I hail from Vancouver, BC, and have been hearing a very low level “hum”, in several different locales. In the city (I thought it was city noises) then I moved to a rural area a ferry ride across the Fraser River, Sunshine Coast. I still heard the “hum” (I thought it was the tugboats, or far away city noise)
Then I moved to a place farther from the water, where I still heard that hum (at this point, I started calling it “hum of the Earth”)
I have since moved to a small town in the Kootenays of 10 000, very quiet at night, even right in the “downtown”. I’m hearing it right now, it’s almost 3am. (sometimes I don’t hear it, maybe there’s an etheric current, or wind, that carries the “hum” periodically)
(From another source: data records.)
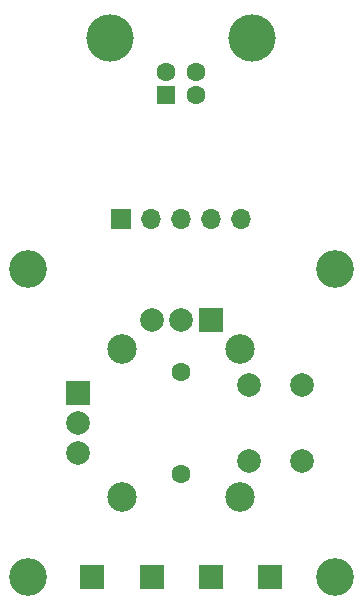
<source format=gbr>
%TF.GenerationSoftware,KiCad,Pcbnew,5.1.9-1.fc33*%
%TF.CreationDate,2021-01-14T18:54:11+01:00*%
%TF.ProjectId,Bottom,426f7474-6f6d-42e6-9b69-6361645f7063,rev?*%
%TF.SameCoordinates,PX4c4b400PY7270e00*%
%TF.FileFunction,Soldermask,Bot*%
%TF.FilePolarity,Negative*%
%FSLAX46Y46*%
G04 Gerber Fmt 4.6, Leading zero omitted, Abs format (unit mm)*
G04 Created by KiCad (PCBNEW 5.1.9-1.fc33) date 2021-01-14 18:54:11*
%MOMM*%
%LPD*%
G01*
G04 APERTURE LIST*
%ADD10R,1.600000X1.600000*%
%ADD11C,1.600000*%
%ADD12C,4.000000*%
%ADD13C,2.000000*%
%ADD14R,2.000000X2.000000*%
%ADD15C,2.500000*%
%ADD16O,1.700000X1.700000*%
%ADD17R,1.700000X1.700000*%
%ADD18C,3.200000*%
G04 APERTURE END LIST*
D10*
%TO.C,J1*%
X18750000Y47750000D03*
D11*
X21250000Y47750000D03*
X21250000Y49750000D03*
X18750000Y49750000D03*
D12*
X26000000Y52610000D03*
X14000000Y52610000D03*
%TD*%
D13*
%TO.C,T1*%
X30250000Y23250000D03*
X25750000Y16750000D03*
X30250000Y16750000D03*
X25750000Y23250000D03*
X20000000Y28730000D03*
D14*
X22500000Y28730000D03*
D13*
X17500000Y28730000D03*
D14*
X11270000Y22500000D03*
D13*
X11270000Y20000000D03*
X11270000Y17500000D03*
D15*
X15000000Y13700000D03*
X25000000Y26300000D03*
X25000000Y13700000D03*
X15000000Y26300000D03*
D11*
X20000000Y15700000D03*
X20000000Y24300000D03*
%TD*%
D14*
%TO.C,GND1*%
X12500000Y7000000D03*
%TD*%
%TO.C,D-1*%
X22500000Y7000000D03*
%TD*%
%TO.C,D+1*%
X27500000Y7000000D03*
%TD*%
%TO.C,VBUS1*%
X17500000Y7000000D03*
%TD*%
D16*
%TO.C,J2*%
X25080000Y37250000D03*
X22540000Y37250000D03*
X20000000Y37250000D03*
X17460000Y37250000D03*
D17*
X14920000Y37250000D03*
%TD*%
D18*
%TO.C,H4*%
X33000000Y7000000D03*
%TD*%
%TO.C,H3*%
X7000000Y7000000D03*
%TD*%
%TO.C,H2*%
X33000000Y33000000D03*
%TD*%
%TO.C,H1*%
X7000000Y33000000D03*
%TD*%
M02*

</source>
About 5 years ago, I lived in another rural area, still the Koots, this time no tugboats in any vicinity. All forest and farmland… still heard that “hum”…
Before that, we lived up 2800 feet up a mountain, at the end of any road. Super quiet up there! Million dollar view too. No electricity and we couldn’t hack it so we moved after a winter spent in depressing darkness. We weren’t set up for no power… but guess what? I still heard that “hum”. I hear it regardless of the noise level of my surroundings, which is funny because I’m half deaf in one ear, and have a really hard time hearing what someone is saying amongst a tumult of sound; but I still hear that hum!
It’s the same “hum” every time, same low quality, like it’s infra-sound, like how elephants communicate…
I figure it’s the sound of everything on Earth… but why do some hear it, and some don’t? or maybe those who think they don’t hear it, actually hear it, but aren’t conscious of it, yet…
I’ve read a few accounts of others around the world hearing this “sound” (I don’t think it’s a conventional sound, like what we normally hear with our ears, it feels more like it’s heard through my inner ear bones, my jaw, inside my skull, deep inside my ears, to the center of my brain. Maybe it’s the pineal sensing a vibration… I don’t know. This is all I know.

I think you probably have tinnitus. It is typically called a “ringing” in the ears, but can manifest as a hum. It is common with hearing loss.

Rantin Raven: you should get a hearing test and a doctor’s diagnosis. There are lots of different causes, and some of them are treatable.

At least one hum has a fairly discernible cause. The Windsor hum is probably coming from a steel plant.

Given that ELF waves are used for submarine communication it does not seem much of a stretch that industrial activity could be generating a hum.

As Cecil asked in his original column, “What’s in Los Alamos?”. Given Taos is only 60 miles away, it could be that underground geological features just conduct the waves all the way to Taos.